The list also includes Nigeria Export Processing Zones Authority (NEPZA), Federal Radio Corporation of Nigeria (FRCN) and Council for the Regulation of Engineering in Nigeria (COREN), Securities and Exchange Commission (SEC), National Agency for Drugs Administration and Control (NAFDAC) and Petroleum Technology Development Fund (PTDF).
Minister of Finance, Mrs.

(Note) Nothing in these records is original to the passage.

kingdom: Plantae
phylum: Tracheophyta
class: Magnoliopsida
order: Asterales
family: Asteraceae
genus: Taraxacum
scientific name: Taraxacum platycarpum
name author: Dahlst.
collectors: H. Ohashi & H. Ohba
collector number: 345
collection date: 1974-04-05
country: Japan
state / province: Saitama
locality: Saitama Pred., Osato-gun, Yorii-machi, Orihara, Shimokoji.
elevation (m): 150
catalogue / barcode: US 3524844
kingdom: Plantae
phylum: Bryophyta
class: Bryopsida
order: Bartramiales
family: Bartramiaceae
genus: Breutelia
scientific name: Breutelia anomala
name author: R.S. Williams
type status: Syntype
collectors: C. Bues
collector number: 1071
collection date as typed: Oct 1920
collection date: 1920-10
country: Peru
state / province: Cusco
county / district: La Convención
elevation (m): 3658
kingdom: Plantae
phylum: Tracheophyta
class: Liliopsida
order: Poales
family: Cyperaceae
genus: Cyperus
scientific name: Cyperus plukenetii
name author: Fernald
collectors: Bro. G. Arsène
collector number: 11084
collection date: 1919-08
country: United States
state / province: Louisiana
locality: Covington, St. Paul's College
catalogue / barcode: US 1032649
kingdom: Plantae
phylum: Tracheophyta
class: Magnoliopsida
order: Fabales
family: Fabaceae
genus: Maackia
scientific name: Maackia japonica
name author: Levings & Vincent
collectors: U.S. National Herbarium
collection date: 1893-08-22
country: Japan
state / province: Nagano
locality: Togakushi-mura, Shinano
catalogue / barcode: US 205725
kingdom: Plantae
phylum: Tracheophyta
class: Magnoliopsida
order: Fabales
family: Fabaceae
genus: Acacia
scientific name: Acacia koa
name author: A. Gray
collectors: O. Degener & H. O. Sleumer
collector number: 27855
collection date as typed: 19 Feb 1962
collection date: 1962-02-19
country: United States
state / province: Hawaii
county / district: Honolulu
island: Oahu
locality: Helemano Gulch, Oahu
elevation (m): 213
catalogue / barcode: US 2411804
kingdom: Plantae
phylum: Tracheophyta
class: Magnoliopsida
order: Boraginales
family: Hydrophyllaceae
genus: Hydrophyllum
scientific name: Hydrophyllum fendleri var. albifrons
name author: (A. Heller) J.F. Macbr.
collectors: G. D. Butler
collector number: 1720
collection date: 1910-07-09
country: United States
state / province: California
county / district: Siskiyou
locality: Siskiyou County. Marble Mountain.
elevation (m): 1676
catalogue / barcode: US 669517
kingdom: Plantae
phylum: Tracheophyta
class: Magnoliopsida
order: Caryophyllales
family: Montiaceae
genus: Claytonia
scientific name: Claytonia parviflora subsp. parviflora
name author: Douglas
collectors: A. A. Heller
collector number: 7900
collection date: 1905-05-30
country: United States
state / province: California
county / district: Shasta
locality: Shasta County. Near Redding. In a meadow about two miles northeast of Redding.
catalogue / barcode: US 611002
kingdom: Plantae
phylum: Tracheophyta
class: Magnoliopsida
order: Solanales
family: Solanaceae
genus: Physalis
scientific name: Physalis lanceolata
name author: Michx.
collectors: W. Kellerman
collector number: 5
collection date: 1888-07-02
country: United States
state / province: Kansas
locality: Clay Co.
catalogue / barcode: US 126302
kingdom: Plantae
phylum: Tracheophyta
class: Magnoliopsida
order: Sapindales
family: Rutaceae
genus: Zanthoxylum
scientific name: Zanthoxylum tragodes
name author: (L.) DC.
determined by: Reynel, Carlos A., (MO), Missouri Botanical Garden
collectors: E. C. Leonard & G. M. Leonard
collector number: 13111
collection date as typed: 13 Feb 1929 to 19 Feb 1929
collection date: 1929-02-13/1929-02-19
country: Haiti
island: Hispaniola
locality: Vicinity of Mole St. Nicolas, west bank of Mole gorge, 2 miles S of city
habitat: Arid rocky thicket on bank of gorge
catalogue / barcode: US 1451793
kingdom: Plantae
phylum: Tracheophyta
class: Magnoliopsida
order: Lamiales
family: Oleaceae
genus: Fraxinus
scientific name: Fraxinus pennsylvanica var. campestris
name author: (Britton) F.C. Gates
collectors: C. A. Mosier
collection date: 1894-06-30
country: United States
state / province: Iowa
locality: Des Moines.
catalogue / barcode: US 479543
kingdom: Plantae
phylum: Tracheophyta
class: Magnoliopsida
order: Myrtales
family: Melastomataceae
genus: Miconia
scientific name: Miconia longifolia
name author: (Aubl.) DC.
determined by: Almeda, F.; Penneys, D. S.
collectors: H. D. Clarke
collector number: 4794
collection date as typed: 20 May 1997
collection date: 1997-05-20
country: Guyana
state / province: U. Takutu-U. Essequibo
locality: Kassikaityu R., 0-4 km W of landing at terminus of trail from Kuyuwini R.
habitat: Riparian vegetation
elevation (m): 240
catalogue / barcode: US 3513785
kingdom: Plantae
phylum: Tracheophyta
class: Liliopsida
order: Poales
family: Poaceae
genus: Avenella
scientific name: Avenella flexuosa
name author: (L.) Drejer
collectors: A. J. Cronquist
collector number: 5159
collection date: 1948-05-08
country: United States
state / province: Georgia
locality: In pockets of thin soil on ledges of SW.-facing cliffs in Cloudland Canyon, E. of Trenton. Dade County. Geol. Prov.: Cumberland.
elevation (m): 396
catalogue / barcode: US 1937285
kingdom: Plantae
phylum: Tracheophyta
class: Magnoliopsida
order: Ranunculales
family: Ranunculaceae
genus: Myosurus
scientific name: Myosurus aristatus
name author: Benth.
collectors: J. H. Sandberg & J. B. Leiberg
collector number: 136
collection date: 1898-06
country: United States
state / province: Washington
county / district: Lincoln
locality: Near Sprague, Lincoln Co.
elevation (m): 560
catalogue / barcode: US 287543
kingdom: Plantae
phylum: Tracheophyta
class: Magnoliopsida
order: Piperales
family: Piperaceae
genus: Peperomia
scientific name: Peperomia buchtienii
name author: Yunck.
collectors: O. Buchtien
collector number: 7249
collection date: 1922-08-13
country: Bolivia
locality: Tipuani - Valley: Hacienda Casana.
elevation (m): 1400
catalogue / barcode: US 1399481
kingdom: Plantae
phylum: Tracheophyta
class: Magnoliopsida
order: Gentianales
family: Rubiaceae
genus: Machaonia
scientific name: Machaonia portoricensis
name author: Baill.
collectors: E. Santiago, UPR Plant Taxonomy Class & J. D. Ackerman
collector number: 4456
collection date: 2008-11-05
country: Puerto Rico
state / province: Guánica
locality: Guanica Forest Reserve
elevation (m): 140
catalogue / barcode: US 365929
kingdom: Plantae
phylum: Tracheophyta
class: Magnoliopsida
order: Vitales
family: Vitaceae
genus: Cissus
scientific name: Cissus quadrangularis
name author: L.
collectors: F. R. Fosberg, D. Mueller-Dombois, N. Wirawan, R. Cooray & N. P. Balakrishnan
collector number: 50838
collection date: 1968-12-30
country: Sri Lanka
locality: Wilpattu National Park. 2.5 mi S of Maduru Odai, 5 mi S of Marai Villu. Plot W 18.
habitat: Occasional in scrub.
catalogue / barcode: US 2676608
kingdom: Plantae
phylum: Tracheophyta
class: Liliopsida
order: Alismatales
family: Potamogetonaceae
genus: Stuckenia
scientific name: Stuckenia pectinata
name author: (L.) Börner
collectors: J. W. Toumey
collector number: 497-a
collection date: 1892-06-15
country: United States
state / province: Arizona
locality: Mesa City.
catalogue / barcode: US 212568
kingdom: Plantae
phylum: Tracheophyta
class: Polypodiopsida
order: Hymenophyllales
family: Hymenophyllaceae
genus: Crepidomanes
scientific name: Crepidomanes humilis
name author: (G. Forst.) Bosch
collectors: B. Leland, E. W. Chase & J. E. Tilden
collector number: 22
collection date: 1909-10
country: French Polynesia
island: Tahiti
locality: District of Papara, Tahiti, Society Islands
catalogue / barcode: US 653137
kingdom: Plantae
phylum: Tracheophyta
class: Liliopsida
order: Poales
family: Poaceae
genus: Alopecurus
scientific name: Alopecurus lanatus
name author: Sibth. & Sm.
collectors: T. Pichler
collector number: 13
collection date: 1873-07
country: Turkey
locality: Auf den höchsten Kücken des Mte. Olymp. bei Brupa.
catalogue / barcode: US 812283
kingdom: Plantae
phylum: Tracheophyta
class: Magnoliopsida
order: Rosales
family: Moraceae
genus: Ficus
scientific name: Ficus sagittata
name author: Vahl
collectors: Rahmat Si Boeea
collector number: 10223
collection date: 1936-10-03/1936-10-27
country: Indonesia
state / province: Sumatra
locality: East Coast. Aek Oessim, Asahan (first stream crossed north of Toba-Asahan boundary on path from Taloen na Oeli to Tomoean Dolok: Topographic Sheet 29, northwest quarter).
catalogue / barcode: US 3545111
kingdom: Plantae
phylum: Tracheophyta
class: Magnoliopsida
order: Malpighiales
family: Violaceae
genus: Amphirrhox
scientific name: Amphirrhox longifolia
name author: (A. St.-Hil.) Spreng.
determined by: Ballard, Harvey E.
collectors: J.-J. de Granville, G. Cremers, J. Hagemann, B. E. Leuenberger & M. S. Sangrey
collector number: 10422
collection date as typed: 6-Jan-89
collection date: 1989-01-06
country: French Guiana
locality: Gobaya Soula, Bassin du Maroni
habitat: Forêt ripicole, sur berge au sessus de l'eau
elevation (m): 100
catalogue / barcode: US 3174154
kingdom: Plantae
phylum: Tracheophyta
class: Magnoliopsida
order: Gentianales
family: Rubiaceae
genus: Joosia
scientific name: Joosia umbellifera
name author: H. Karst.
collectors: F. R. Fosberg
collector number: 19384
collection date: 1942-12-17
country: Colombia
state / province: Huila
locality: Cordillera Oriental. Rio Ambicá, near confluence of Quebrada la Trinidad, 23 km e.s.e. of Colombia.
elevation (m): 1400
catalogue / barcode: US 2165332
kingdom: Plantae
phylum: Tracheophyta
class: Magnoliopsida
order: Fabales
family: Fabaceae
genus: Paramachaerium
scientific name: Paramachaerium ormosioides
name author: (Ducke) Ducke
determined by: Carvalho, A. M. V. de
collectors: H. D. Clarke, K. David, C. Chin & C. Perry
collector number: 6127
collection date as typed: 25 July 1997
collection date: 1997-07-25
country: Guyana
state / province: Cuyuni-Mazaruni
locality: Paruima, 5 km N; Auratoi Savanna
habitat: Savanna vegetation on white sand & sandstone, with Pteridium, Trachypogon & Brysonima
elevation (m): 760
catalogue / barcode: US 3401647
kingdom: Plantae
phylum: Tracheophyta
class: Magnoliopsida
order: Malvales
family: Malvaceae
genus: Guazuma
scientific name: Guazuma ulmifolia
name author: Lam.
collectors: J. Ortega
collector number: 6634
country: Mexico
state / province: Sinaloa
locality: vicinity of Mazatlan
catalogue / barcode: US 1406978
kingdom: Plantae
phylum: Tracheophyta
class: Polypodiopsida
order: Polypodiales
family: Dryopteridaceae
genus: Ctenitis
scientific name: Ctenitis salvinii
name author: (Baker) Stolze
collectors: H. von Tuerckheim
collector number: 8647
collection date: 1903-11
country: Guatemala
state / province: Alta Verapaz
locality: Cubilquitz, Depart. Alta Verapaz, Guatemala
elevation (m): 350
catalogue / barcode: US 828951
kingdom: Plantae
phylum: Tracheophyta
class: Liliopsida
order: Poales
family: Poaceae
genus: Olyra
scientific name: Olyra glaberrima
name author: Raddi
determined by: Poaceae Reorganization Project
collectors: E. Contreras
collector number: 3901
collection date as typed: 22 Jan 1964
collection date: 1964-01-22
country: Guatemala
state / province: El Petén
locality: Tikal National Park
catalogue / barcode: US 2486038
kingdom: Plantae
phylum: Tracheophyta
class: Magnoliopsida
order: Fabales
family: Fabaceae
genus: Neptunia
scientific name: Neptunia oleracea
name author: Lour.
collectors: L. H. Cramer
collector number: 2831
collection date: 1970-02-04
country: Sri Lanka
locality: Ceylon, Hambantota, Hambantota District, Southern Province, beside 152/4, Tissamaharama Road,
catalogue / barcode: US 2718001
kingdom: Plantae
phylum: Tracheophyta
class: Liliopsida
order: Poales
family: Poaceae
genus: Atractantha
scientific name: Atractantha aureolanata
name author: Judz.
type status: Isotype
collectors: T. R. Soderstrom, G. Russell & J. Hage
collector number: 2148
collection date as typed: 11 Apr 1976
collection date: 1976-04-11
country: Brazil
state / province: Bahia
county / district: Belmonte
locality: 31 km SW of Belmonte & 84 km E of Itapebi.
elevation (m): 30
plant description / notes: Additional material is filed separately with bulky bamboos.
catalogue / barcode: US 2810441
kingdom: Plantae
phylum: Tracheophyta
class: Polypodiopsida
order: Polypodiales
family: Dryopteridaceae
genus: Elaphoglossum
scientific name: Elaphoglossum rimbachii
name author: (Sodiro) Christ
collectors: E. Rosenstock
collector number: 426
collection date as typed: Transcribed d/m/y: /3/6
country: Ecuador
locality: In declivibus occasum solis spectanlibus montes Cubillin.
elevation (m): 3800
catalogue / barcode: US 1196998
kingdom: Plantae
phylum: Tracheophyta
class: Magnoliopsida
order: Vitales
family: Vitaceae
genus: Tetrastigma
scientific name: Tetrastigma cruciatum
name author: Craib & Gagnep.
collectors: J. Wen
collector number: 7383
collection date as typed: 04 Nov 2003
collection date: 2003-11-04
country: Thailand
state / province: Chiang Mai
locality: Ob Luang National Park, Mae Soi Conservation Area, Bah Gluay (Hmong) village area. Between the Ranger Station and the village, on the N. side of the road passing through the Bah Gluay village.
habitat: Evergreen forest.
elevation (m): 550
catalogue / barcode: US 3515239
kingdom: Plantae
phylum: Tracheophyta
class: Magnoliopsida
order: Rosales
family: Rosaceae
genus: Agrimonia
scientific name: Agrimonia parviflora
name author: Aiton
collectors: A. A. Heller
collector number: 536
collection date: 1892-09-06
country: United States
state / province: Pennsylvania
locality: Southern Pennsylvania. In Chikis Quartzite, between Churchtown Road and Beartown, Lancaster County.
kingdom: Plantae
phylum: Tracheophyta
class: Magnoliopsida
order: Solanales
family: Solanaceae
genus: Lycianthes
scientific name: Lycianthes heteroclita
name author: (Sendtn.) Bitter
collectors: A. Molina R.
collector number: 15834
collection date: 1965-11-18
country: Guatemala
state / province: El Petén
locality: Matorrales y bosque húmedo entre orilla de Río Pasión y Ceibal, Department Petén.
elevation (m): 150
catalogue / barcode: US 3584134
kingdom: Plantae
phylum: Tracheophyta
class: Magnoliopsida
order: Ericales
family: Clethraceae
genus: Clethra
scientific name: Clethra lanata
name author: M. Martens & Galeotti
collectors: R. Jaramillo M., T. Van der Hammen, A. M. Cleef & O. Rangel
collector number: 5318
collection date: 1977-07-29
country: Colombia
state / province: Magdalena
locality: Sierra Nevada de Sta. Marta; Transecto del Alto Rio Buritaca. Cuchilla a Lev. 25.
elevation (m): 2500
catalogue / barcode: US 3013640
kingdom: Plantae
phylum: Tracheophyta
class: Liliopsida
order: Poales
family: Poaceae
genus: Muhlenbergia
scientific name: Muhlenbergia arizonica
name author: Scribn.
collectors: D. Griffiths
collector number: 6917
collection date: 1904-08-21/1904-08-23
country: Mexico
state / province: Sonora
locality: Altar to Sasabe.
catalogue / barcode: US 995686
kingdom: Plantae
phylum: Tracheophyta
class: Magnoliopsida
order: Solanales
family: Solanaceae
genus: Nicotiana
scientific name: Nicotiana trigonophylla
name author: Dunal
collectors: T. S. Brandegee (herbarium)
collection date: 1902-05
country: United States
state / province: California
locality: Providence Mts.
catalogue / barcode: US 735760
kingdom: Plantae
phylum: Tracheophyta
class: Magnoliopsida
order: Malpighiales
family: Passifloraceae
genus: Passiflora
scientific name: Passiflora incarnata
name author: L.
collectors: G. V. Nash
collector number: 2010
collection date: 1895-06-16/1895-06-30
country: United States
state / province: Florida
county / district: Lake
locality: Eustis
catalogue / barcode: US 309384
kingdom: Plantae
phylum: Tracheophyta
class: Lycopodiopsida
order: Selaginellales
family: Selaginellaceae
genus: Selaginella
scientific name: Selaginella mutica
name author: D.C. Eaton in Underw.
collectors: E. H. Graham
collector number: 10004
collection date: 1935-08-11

Kemi Adeosun, revealed this in Abuja while stating that the accounts of 33 government agencies were audited for the periods 2010 to 2015, with 17 of them found to have defaulted in remitting an operating surplus totalling N450 billion.
The minister declared that the 17 affected agencies had been issued notices to come up with proposals on how to repay the unremitted operating surpluses, adding that the agencies in question are to appear for a meeting on December 6 with the committee set up by the FG to recover the funds, which is headed by the Accountant General of the Federation, Ahmed Idris.
She also said that the committee has been saddled with the task of recovering the outstanding N450 billion, as well as initiating bilateral discussions and undertaking impromptu visits on revenue agencies, going forward.
Adeosun who spoke on how to plug leakages and boost government revenue said that government has put several measures in place including a new financing model for federal government-owned universities and hospitals as she observed that compliance with the provisions of the Fiscal Responsibility Act, 2007 (FRA) has been poor resulting in revenue leakages as confirmed by the audit findings.
The minister also said that areas where the revenue agencies had breached the FRA provision as non–remittance and under-remittance of operating surpluses due to the CRF; operating without an approved budget; overstating of budgets and spending above budgeted amounts; under reporting of revenues; making payments without invoices and absence of payment receipts, and failure to retire cash advances.
Others are granting loans and grants to parent companies without prior approvals; poor book-keeping; failure to reconcile accounts and existence of irreconcilable differences; lack of fixed asset registers and sale of assets to staff; fixed asset register not updated with all items purchased; and purchase of fixed assets directly from internally generated revenue; among others.
She also disclosed that henceforth, all government agencies are to submit a budget to be approved by the National Assembly and to improve the quality of their budgeting processes adding that a circular had already been issued requesting the agencies to submit for review and approval, estimates of revenues and expenses for the next three financial years, annual budgets (IPSAS-compliant), as well as projected operating surpluses.